In other words, instead of blaming these students for committing a higher rate of infractions, Runcie and his team are putting teachers and principals on the spot for harboring deep-seated prejudices that lead them to “subconsciously" mete out harsher punishments for them.

* -- Broward School District “has already put teachers through a highly controversial two-day anti-racism training program taught by the San Francisco based Pacific Educational Group. Its training cautions white teachers against looking at black misbehavior through the lens of “whiteness” without understanding the black culture, which it claims is “loud” and “emotional."

* -- PEG also instructs BCPS educators to self-examine, through “courageous conversations” the "privilege of being white or the right to be white,” before referring unruly students of color for punishment.

* * *

BEST QUOTE: “America … there is only one person responsible for this act. That’s the detestable, violent killer. He’s responsible for this act. Nobody else but him.” – Broward County Sheriff Scott Israel.

SECOND-PLACE QUOTE: “We’re not going to dismantle a program that’s been successful in the district because of false information that’s been out there” – Superintendent Robert Runcie.

THIRD PLACE QUOTE: “I don’t want schools to be a place where we’ve got gobs and gobs of officers walking around …   I’m trying to keep kids out of jail, so I don’t want to create a jail environment.” – Broward County School Board member Rosalind Osgood (She was the board chairman and one of the first signers of the no-arrest mandate.)

━━━━

Retype the Broward schools passage above word for word, beginning at "In other words, instead" and stopping after "punishments for them.".

### PROVIDED INFORMATION

━━━━

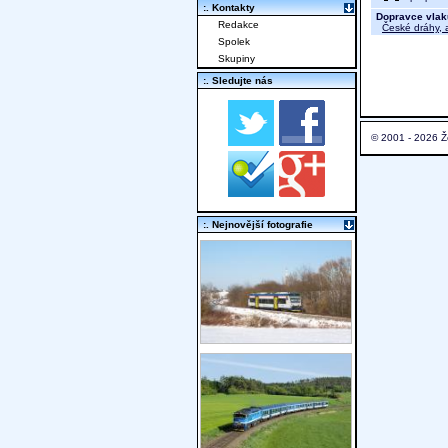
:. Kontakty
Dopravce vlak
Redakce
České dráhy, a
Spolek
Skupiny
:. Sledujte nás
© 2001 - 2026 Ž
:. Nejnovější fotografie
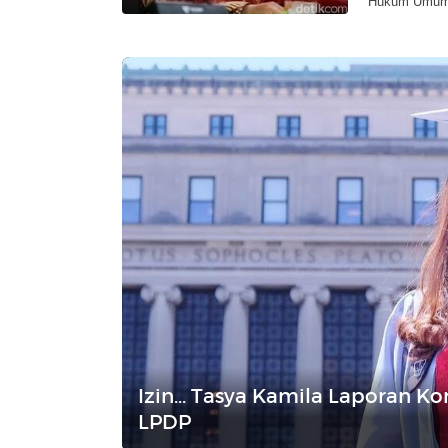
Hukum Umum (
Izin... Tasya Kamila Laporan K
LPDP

━━━━

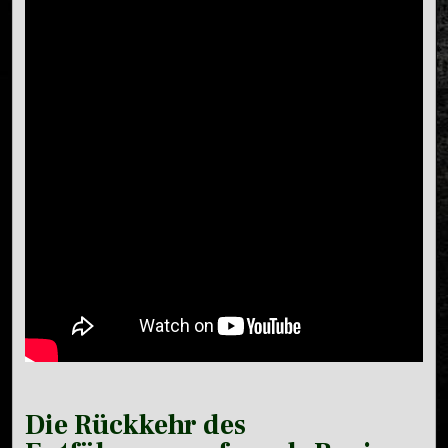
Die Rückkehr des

━━━━

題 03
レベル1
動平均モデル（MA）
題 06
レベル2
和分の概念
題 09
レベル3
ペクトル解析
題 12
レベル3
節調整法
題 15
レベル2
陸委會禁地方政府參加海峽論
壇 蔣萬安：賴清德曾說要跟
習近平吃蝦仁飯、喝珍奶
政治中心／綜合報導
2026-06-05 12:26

━━━━

### SOLUTION FOR THIS PROBLEM
In other words, instead of blaming these students for committing a higher rate of infractions, Runcie and his team are putting teachers and principals on the spot for harboring deep-seated prejudices that lead them to “subconsciously" mete out harsher punishments for them.